• ENTRIES SHOWN:

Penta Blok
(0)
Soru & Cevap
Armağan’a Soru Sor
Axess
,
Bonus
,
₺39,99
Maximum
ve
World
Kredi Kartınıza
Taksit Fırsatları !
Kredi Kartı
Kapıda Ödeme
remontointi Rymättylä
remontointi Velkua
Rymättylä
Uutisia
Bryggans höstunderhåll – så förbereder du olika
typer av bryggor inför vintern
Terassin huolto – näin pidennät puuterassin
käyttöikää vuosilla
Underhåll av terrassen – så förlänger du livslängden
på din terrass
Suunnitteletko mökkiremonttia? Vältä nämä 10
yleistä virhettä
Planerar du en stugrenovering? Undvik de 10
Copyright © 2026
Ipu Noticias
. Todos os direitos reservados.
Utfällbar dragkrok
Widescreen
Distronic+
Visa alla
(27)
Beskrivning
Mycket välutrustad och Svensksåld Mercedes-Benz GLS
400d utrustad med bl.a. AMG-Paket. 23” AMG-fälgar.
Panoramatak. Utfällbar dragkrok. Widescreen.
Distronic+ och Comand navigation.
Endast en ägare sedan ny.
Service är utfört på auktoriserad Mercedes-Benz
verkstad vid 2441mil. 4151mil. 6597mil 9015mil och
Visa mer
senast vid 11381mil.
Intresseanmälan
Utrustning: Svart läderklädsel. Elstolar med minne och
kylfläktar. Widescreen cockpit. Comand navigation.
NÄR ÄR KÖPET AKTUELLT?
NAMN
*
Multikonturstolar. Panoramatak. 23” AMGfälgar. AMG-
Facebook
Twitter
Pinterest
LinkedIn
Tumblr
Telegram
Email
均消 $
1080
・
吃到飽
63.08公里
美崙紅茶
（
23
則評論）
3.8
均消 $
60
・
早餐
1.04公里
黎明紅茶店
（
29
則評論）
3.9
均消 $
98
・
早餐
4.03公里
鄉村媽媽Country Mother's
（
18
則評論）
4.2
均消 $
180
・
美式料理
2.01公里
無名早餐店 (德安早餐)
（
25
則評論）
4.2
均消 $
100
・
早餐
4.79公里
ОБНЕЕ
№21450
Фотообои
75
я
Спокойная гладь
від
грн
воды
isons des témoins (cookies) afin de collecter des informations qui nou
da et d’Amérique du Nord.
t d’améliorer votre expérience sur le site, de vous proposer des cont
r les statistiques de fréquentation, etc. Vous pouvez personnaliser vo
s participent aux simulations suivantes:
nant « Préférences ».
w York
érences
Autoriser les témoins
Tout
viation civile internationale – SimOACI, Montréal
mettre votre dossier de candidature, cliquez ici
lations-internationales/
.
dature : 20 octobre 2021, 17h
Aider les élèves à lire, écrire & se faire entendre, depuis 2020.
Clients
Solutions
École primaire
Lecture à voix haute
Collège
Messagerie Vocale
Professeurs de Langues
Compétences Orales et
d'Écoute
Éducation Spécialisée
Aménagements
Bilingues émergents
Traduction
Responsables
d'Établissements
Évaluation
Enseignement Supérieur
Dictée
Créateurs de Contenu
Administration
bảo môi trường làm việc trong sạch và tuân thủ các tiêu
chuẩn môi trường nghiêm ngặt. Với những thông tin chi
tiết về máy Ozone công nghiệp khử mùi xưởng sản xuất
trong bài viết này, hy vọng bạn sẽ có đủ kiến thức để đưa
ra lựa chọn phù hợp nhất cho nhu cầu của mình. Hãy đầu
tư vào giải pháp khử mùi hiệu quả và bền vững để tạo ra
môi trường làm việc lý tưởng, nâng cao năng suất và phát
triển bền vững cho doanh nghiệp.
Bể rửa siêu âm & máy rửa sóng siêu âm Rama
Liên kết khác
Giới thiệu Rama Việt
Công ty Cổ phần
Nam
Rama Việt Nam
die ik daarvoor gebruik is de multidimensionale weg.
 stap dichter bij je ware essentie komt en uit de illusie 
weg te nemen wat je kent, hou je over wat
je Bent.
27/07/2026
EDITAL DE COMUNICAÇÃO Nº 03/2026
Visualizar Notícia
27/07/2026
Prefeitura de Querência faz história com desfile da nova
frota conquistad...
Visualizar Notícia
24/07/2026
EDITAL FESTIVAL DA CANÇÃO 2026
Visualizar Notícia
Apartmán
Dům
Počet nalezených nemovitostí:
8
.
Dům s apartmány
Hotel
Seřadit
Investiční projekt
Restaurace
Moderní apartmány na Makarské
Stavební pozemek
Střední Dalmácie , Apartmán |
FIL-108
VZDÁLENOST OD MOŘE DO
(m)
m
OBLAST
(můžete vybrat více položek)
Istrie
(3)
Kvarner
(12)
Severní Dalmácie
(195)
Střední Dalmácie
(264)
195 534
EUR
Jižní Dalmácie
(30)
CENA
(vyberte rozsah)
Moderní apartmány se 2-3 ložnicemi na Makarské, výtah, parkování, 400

• TO-DO ITEM:
For the lines from the one containing "Severní Dalmácie" through the end of the listing above, output each exactly and leave out the rest.

• RESULT FOR THIS EXERCISE:
Severní Dalmácie
(195)
Střední Dalmácie
(264)
195 534
EUR
Jižní Dalmácie
(30)
CENA
(vyberte rozsah)
Moderní apartmány se 2-3 ložnicemi na Makarské, výtah, parkování, 400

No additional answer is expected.